Then this branch of the conversation was ended by a bet of a new hat between Botsey and the landlord as to the finding of a fox in Dillsborough Wood when it should next be drawn; as to which, when the speculation was completed, Harry Stubbings offered Mr. Runciman ten shillings down for his side of the bargain.
But all this did not divert the general attention from the important matter of Goarly's attack. "Let it be how it will," said Mr. Runciman, "a fellow like that should be put down." He did not address himself specially to Mr. Masters, but that gentleman felt that he was being talked at.
"Certainly he ought," said Dr. Nupper. "If he didn't feel satisfied with what his lordship offered him, why couldn't he ask his lordship to refer the matter to a couple of farmers who understood it?"
"It's the spirit of the thing," said Mr. Ribbs, from his place on the sofa. "It's a hodious spirit."
"That's just it, Mr. Ribbs," said Harry Stubbings. "It's all meant for opposition. Whether it's shooting or whether it's hunting, it's all one. Such a chap oughtn't to be allowed to have land. I'd take it away from him by Act of Parliament. It's such as him as is destroying the country."
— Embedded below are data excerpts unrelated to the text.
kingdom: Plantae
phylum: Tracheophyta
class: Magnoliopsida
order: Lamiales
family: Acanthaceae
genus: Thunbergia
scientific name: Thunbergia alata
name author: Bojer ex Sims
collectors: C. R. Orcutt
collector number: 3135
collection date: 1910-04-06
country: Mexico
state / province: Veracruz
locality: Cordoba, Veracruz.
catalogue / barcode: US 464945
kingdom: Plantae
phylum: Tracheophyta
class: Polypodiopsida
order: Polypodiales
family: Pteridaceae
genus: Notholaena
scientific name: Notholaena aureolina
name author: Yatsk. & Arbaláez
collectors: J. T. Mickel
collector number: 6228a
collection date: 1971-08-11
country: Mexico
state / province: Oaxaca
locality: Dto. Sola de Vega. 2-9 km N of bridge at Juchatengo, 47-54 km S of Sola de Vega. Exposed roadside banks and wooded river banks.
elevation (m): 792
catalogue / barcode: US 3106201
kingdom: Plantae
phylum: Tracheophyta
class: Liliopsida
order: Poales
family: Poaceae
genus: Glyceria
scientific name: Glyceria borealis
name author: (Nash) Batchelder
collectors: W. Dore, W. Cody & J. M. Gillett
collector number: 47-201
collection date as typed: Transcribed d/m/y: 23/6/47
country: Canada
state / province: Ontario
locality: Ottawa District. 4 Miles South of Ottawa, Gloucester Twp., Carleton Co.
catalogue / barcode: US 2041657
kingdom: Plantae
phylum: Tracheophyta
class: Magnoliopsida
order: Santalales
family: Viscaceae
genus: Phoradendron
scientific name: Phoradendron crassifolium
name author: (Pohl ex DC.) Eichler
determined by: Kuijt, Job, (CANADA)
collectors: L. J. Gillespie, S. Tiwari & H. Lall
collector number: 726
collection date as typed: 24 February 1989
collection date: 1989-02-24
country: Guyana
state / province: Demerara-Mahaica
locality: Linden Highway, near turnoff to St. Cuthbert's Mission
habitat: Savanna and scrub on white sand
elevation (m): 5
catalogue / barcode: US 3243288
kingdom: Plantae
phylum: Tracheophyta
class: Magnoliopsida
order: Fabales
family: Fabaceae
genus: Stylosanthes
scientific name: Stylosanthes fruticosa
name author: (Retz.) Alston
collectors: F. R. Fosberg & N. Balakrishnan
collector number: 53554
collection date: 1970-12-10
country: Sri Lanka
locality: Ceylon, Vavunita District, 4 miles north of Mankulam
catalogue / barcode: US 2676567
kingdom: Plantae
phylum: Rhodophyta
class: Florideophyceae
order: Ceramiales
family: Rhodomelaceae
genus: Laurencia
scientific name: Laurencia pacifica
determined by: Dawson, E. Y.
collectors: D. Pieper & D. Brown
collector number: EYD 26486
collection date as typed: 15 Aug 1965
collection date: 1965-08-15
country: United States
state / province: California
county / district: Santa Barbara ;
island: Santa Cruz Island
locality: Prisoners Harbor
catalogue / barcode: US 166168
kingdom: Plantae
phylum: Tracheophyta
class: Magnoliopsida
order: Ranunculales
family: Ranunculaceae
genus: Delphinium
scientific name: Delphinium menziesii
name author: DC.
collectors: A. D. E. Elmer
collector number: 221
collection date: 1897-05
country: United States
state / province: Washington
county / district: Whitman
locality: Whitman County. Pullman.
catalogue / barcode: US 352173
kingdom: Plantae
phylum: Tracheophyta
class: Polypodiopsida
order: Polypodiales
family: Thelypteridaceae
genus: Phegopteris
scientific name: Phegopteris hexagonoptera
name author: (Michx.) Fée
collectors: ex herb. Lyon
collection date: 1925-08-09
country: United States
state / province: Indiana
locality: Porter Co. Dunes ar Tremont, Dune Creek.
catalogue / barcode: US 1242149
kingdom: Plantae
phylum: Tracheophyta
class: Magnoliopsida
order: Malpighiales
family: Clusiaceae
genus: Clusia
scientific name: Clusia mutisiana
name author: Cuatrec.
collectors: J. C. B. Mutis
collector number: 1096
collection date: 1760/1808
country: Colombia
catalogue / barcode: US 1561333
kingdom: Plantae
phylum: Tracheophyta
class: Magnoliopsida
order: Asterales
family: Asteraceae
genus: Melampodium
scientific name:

"There ain't many of them hereabouts, thank God!" said the landlord.
"Now, Mr. Twentyman," said Stubbings, who was anxious to make friends with the gentleman-farmer, "you know what land can do, and what land has done, as well as any man. What would you say was the real damage done to them two wheat-fields by his lordship's game last autumn? You saw the crops as they were growing, and you know what came off the land."
"I wouldn't like to say."
"But if you were on your oath, Mr. Twentyman? Was there more than seven-and-sixpence an acre lost?"
"No, nor five shillings," said Runciman.